Arts

Enlightened

Celebrated American author Jack London's little-known Santa Clara Valley days fueled his muse
Enlightened BACK ON THE JOB: After a meltdown and spiritual rebirth, Laura Dern's Amy Jellicoe returns to her old workplace on 'Enlightened.' Courtesy HBO

ON THE NEW HBO show Enlightened, the tightly wound Amy Jellicoe, played by Laura Dern, tries so hard to stay positive. For her own good, she must stop. After a workplace meltdown, which culminates in Amy prying open an elevator door to shriek at her boss and onetime lover, she plateaus.

Escaping to a Hawaiian retreat, her sensitivity is acute—finding purification in the warm glow of a bonfire or seeking the divine in a sea turtle—though still short on basic self-awareness. She's on a journey; who knows where. But better yet: Who is she? A wrongfully maligned saint or a dangerous egomaniac?

Enlightened, which began its second season on Jan. 13, does more than loop tiresome melodrama with canned aphorisms. The show is about narcissists doubling down on self-preservation as they cope with reality, and how they reduce those around them to mere props, demanding the kind of compassion they can't give in return. Amy dives into the task of feeling good, of wanting to be good—conflating "intention" with an affirmation of her ideal self—but she isn't prepared to do the heavy lifting.

In denial, she goes back to California reborn, thinking all has been forgiven. It has not. Amy's employer, Abaddonn Industries (Hebrew for "place of destruction"), shows her a recreational contempt. Krista (Sarah Burns), her old assistant, now has her old job and office. Nobody, least of all disgraced manager Damon (Chip Esten), wants anything to do with her.

Threatening to sue, Amy hectors Abaddonn into offering her a job: data entry for a mysterious wing of the company located in the basement, home to other undesirables and a chauvinistic dingbat of a boss named Dougie (Timm Sharp). Sharing a desk with Amy is Tyler, played by show creator Mike White.

For White, life has a silly and disquieting premise. This is true for Enlightened as it was for the tragicomedy film Chuck and Buck, which White wrote and starred in. Dern and White are neighbors, and contributed equally to the show's evolution. Their performances move mountains with polarizing expressiveness. Dern's gestures are ferocious, while in White's eyes we see a wellspring of kindness and grace. Neither hides their autobiography—emotions burn with authenticity.

Dern is perfect as the anti-heroine, a popular role with some notable company. There's the brilliant and bipolar Carrie Mathison on Homeland. Weeds' Nancy Botwin is a good person whose goodness ebbs and flows, reverse-engineering the traditional success story with each episode. Still, darker heroines could just as well be generalized without respecting their different pedigrees.

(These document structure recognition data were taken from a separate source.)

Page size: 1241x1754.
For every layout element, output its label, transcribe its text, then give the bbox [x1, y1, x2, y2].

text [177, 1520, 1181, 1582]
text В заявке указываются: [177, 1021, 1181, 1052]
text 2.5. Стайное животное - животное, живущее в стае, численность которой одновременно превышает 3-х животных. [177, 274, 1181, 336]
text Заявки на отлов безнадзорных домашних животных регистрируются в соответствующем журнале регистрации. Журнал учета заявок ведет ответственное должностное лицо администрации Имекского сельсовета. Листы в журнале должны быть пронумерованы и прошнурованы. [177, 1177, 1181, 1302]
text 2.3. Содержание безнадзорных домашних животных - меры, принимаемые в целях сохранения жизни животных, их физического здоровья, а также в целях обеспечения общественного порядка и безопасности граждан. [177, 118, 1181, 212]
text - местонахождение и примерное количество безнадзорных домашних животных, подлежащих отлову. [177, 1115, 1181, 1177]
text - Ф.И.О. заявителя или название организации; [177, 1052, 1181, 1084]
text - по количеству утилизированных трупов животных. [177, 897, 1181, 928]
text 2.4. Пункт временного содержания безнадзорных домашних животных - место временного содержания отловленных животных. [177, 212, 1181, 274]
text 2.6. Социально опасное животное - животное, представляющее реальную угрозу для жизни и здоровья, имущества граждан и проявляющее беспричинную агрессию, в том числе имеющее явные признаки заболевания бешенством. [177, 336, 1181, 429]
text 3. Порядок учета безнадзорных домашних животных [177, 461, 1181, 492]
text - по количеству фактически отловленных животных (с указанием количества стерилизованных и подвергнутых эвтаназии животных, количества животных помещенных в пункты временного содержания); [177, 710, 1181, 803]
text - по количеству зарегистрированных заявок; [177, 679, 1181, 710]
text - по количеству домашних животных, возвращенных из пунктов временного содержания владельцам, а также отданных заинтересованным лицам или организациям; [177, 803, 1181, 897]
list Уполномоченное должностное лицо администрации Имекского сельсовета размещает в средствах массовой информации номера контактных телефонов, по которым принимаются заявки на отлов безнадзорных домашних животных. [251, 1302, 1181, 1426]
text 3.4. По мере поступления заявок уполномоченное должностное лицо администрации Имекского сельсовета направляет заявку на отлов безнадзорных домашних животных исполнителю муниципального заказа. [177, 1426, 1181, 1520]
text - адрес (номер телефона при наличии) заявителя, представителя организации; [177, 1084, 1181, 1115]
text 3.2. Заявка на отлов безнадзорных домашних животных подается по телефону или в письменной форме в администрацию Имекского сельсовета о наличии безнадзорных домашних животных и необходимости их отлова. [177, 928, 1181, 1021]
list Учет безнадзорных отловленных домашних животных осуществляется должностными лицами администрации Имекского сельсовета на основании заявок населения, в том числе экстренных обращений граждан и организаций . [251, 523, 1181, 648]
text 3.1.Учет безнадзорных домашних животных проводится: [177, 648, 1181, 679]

For men, it's a careful study. The antihero is enough of a cliche to merit his own sliding scale. Points on the graph include Breaking Bad's leading menace Walter White and the sexual pathology of Don Draper on Mad Men. Their forms of dysfunction are scary but not disdained. The transformation from high school teacher or disgraced soldier to drug kingpin or virile ad man is a victory; even if you disagree with them: they have their admirers.

With Enlightened, it's the polar opposite. Amy isn't heroic; although as the second season begins she is uncovering some messy facts about Abaddonn's environmental dealings. She has not been reincarnated, either; she's regressed. Her emotionally withholding mother (Dern's real-life mother, Diane Ladd) is weary of her daughter's Second Coming. To her mind, Amy's a liability, a towering infant taking a fire hose to her mother's tranquil routine and flooding it with white noise and desperation.

Rebuffed by everyone, Amy runs to the familiarity of ex-husband Levi (Luke Wilson), a contented drug addict who receives Amy with a hesitant embrace. She wants to save him, but doesn't understand that he doesn't want her to. In denying her, he stops her from self-identifying as a good person. Now who will she be?

Based on the show's low ratings, few seem to be interested in that answer. And that's a pity, because Amy is also a complicated, empowering presence. She's not coming of age on Girls, which airs right before Enlightened and is beloved by audiences and critics alike.

Speaking to The New York Times, Dern saw an ominous parallel: finding yourself in your 20s is fun, but do the same in your 40s and you'll become a "cautionary tale of who not to be." At Amy's age, she's supposed to have settled in. Instead the tide has washed her footprints from the sand. She isn't in need of the same things anymore—Where do I go from here?" she asks. That seems like a different question every day.